The artwork comes from Adam Kubert, who was always one of the better 90s superhero artists, and the series clearly benefited from his involvement. While Larry Hama’s writing took a serious downturn in the late 90s, here he shows a good grasp of the serial medium, bringing together several long-running plot threads and offering a remarkably satisfying alternative to “Wolverine gets his adamantium back” (which he eventually would, as depicted in flashback in Wolverine #145.) The ending was, at the time, quite an unexpected twist, and it’s almost inconceivable to imagine Marvel sending one of their most bankable properties on such a strange personal journey – although back then, he wasn’t quite as ubiquitous as he is now.

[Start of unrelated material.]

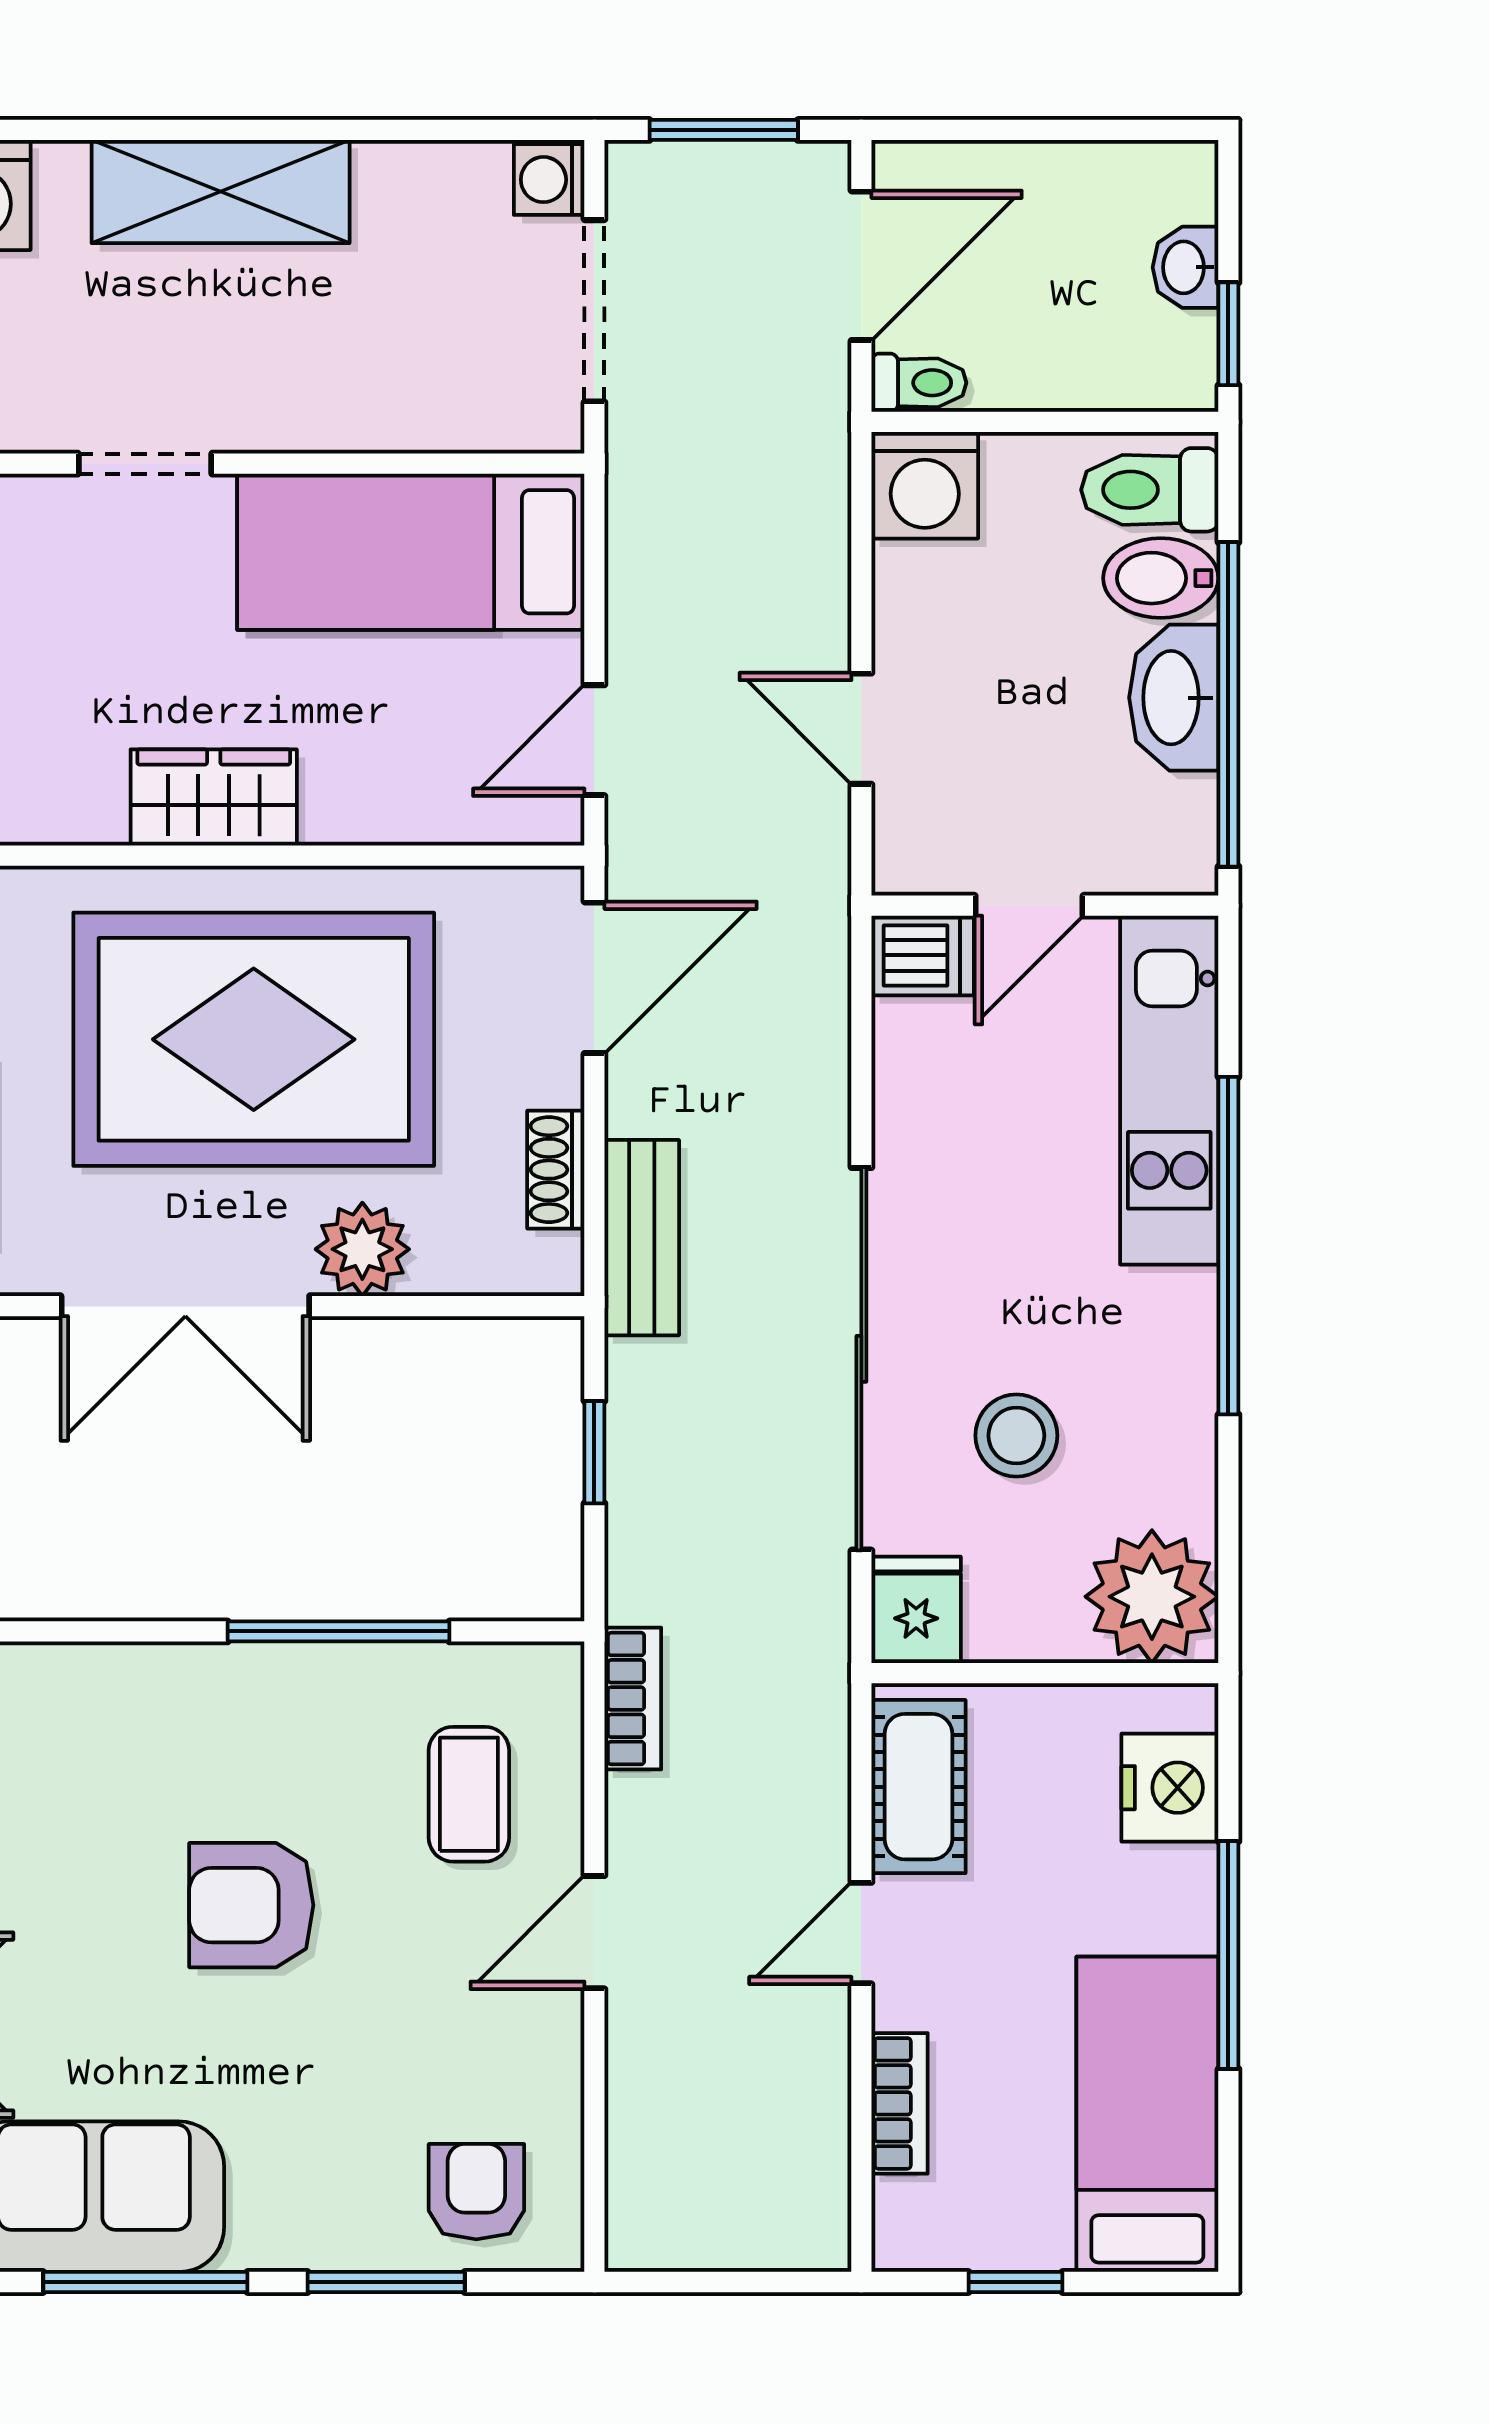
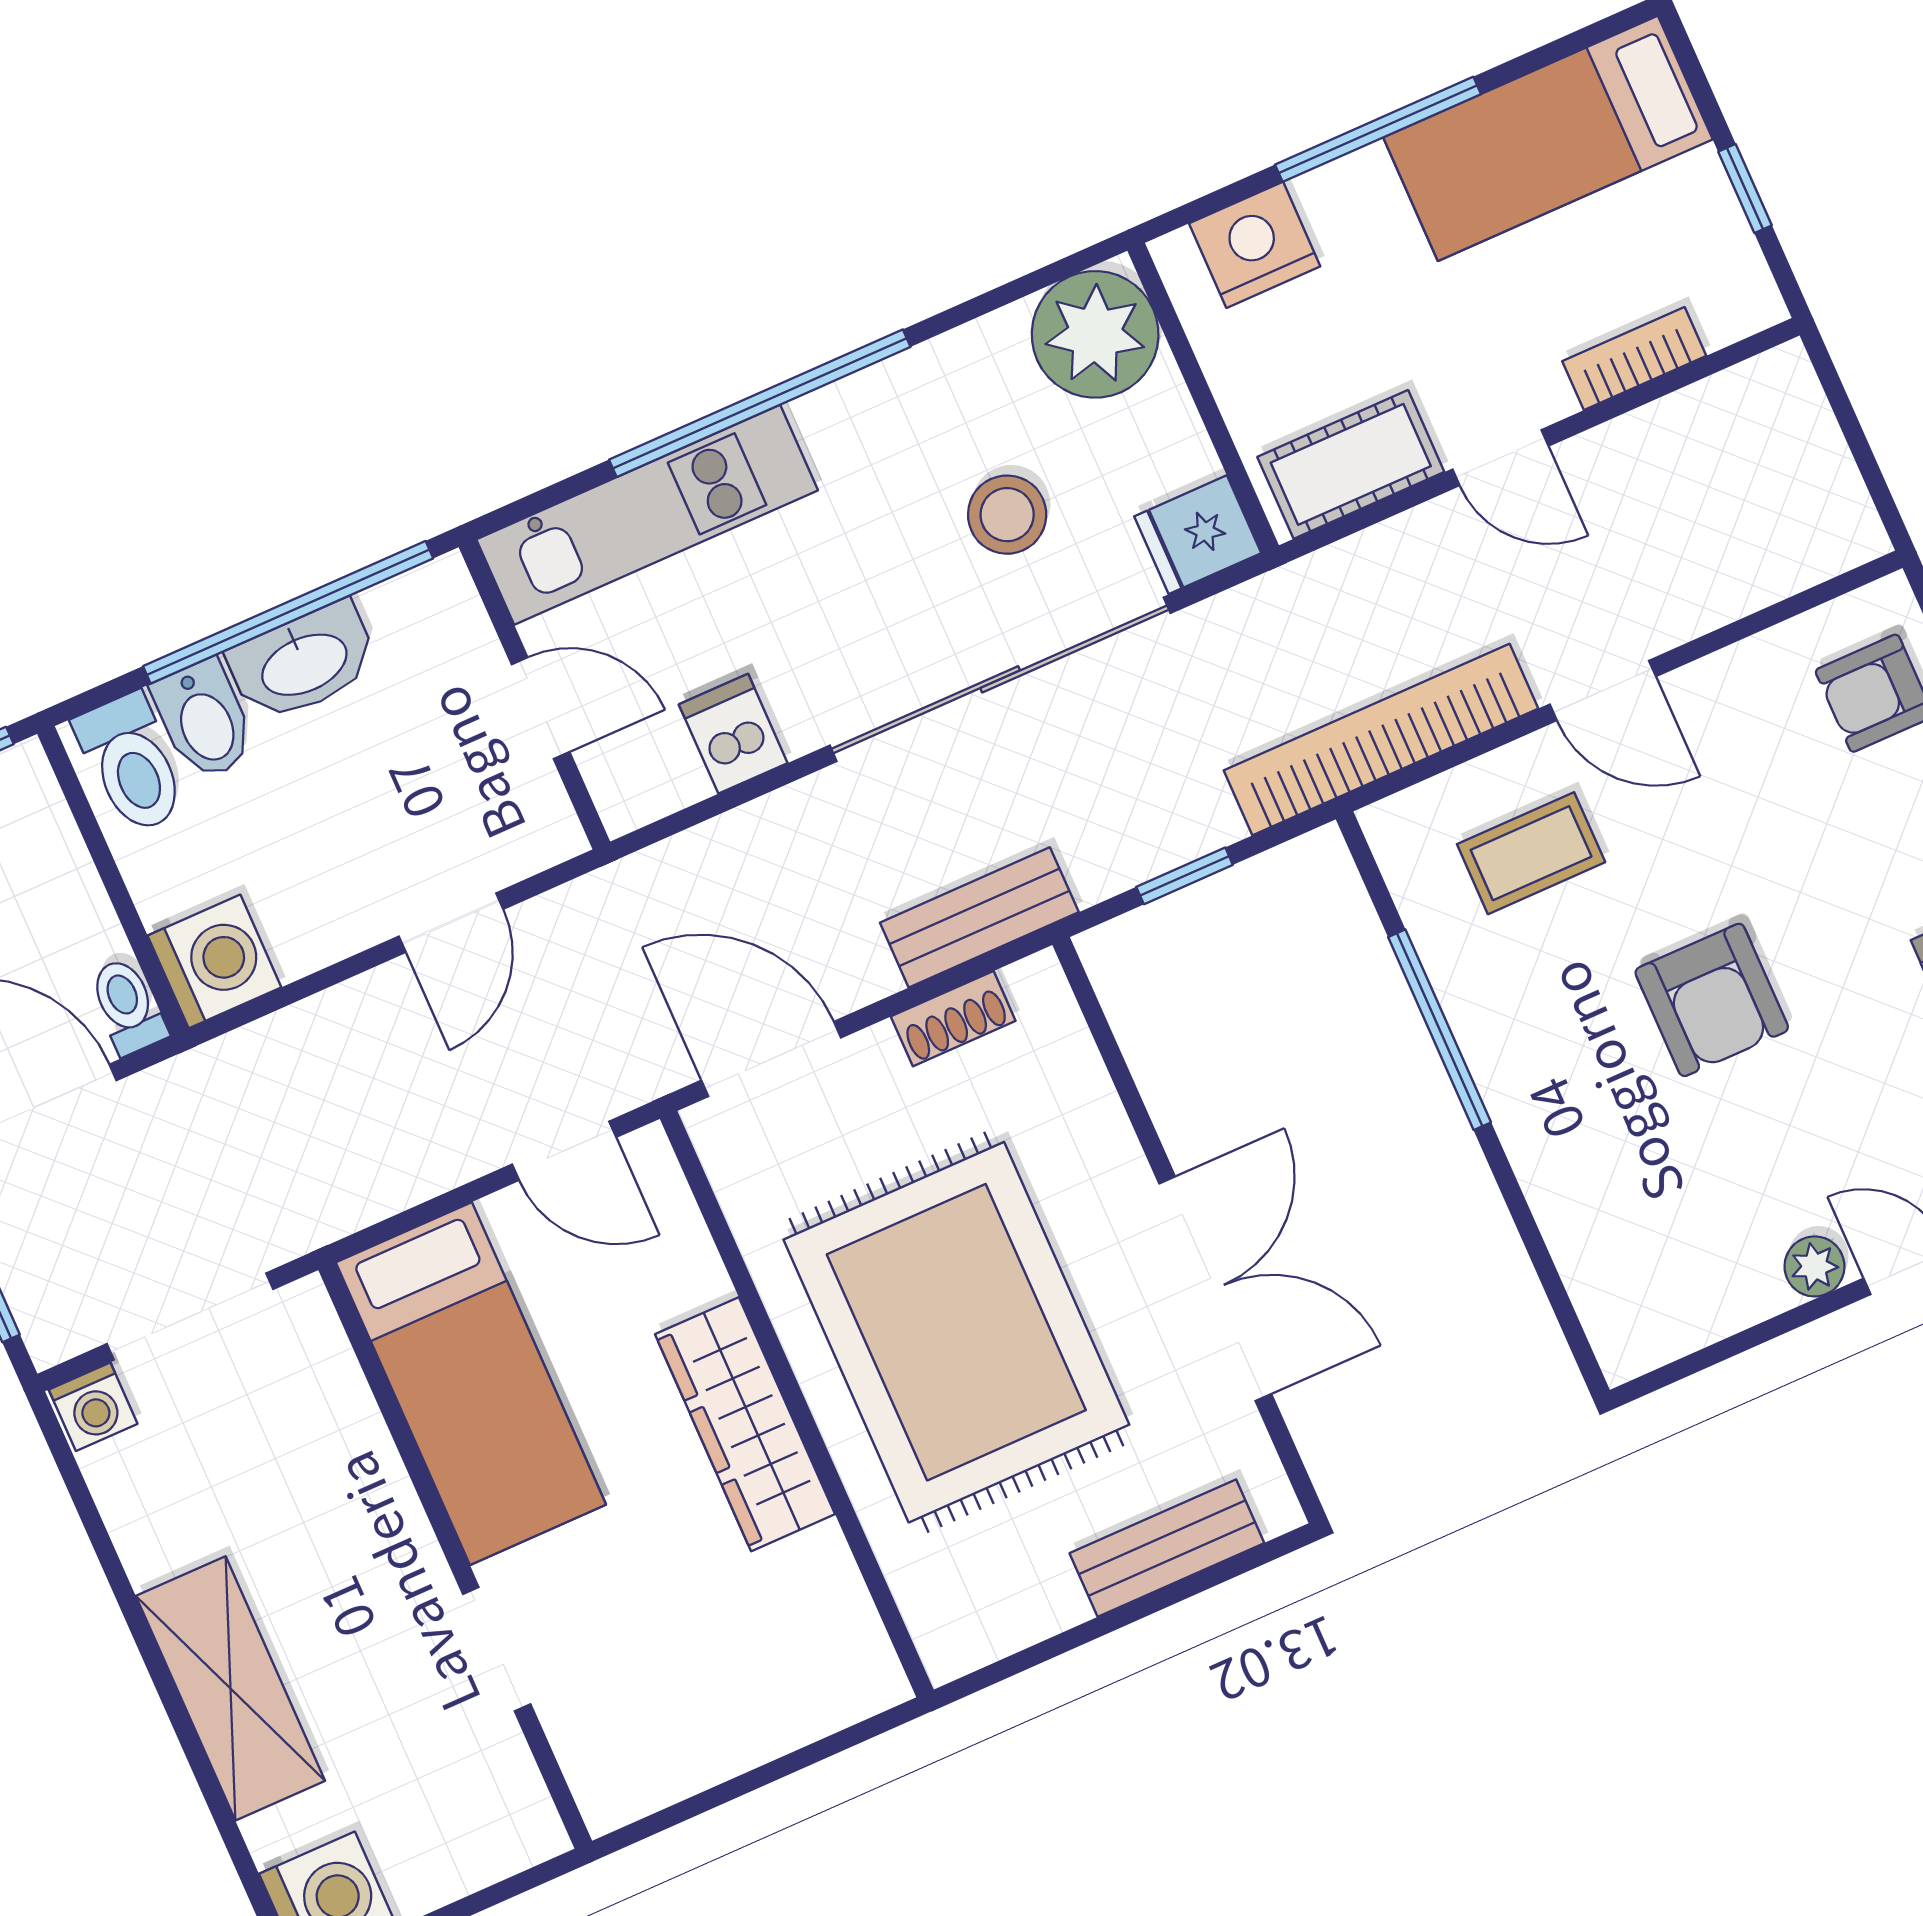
wardrobe: (214, 797) -> (745, 1424), width x1.50
dishwasher: (923, 955) -> (733, 734), moved
plant: (362, 1249) -> (1097, 1156), removed
bookcase: (633, 1699) -> (1381, 740), width x2.31, depth x1.31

The title would eventually see Wolverine gradually regain his lost humanity, and it turned out that Apocalypse was indeed back. The focus on Cannonball is quite odd for an anniversary issue of Wolverine’s solo title, but when the lead spends most of the issue strung up and dehumanised, it makes sense to provide a POV character. Despite the gimmick cover, the banner proclaiming “Anniversery Event!” and the fact that it appeared smack-bang in the middle of one of comics’ weakest periods ever, the issue was actually quite a decent event for Wolverine readers, tying up a large number of plots, but launching as many – it’s something you don’t really see these days, thanks to the current trend of trade-focused pacing. For better or worse, they don’t make ‘em like this anymore.